▸ EXTRAHIERTER TEXT:
· · · · ·
Spannungen verstehen
Konflikte sind im Schulalltag täglich Brot. Um sie nachhaltig lösen zu können, ist es wichtig, sie genau zu verstehen – kein leichtes Unterfangen in einem derart komplexen Betrieb. Ein Analyseversuch.
von Johannes Kofler
Die möglichen Konfliktparteien stehen in sehr unterschiedlichen Beziehungen zueinander, die einerseits klar hierarchisch geordnet sind (z. B. Direktion – Lehrperson, Schüler – Lehrer), andererseits von großer Komplexität zeugen. Das Verhältnis Direktion – Eltern ist bei weitem weniger klar. Als Akteure treten neben den genannten noch Sekretariatspersonal und Reinigungskräfte, häufig noch Assistenten, Lehrpersonen praktischer Fächer und andere. Die Abstufungen in der Hierarchie sind fein und nicht immer ganz klar, die Verhältnisse zueinander oft kompliziert und fein ausdifferenziert.
· · · · ·
▸ ANGEZEIGTE DATEN:
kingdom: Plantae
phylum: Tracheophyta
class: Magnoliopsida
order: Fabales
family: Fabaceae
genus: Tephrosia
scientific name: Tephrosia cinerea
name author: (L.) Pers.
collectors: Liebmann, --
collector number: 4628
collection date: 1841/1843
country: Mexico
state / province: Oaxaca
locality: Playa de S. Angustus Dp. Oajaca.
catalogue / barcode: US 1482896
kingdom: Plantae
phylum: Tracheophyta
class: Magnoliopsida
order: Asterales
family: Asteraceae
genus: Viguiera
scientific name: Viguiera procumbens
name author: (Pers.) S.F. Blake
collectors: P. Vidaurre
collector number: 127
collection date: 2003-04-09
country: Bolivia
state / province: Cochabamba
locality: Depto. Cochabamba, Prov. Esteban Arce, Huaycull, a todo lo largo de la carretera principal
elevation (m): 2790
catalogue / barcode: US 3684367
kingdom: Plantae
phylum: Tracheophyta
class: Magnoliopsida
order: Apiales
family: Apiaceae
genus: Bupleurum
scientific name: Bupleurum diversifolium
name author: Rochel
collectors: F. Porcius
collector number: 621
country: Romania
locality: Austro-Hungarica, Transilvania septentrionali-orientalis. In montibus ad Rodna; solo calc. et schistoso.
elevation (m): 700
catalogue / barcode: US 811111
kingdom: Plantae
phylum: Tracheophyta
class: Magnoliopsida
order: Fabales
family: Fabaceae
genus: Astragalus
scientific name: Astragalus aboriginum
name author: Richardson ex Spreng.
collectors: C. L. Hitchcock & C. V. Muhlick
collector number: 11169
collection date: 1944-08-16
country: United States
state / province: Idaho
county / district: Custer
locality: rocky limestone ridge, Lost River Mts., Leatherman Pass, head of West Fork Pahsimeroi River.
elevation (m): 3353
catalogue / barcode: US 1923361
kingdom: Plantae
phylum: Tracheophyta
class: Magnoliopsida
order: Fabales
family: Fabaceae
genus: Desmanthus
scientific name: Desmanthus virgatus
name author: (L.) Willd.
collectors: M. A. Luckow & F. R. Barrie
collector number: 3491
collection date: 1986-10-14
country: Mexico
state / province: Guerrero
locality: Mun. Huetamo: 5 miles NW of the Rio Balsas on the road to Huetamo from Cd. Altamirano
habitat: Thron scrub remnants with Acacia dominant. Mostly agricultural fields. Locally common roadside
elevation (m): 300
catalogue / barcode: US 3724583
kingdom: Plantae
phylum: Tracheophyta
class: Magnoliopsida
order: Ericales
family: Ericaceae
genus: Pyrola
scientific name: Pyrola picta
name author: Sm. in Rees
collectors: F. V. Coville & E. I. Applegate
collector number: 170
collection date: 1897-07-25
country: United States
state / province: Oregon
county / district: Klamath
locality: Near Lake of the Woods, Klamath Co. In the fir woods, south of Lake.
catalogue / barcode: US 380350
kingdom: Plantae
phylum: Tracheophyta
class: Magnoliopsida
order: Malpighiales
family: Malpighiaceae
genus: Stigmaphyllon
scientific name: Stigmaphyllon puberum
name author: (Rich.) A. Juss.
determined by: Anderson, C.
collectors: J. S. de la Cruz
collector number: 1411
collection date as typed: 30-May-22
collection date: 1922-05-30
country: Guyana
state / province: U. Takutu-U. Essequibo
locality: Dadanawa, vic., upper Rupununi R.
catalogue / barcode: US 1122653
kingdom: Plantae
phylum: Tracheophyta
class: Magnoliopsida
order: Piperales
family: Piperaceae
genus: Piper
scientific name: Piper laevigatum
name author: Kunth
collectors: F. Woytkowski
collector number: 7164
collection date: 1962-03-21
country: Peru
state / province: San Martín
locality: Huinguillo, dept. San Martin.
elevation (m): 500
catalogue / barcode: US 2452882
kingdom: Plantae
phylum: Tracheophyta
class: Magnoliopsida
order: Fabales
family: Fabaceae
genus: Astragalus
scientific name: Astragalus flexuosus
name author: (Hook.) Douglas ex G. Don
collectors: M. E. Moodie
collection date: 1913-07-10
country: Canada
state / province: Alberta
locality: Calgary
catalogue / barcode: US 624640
· · · · ·
▸ AUFGABENSTELLUNG:
Beantworten Sie zum Text über Konflikte im Schulalltag die folgenden Fragen:
1. Als was werden Konflikte im Schulalltag bezeichnet?
2. Welche beiden Beziehungen werden als Beispiele für eine klar hierarchische Ordnung genannt?
3. Welches Verhältnis gilt als „bei weitem weniger klar“?
Das Material steht in keinem Zusammenhang mit dem Text.

▸ GELÖSTE AUFGABE:
1. Als „täglich Brot“.
2. Direktion – Lehrperson und Schüler – Lehrer.
3. Das Verhältnis Direktion – Eltern.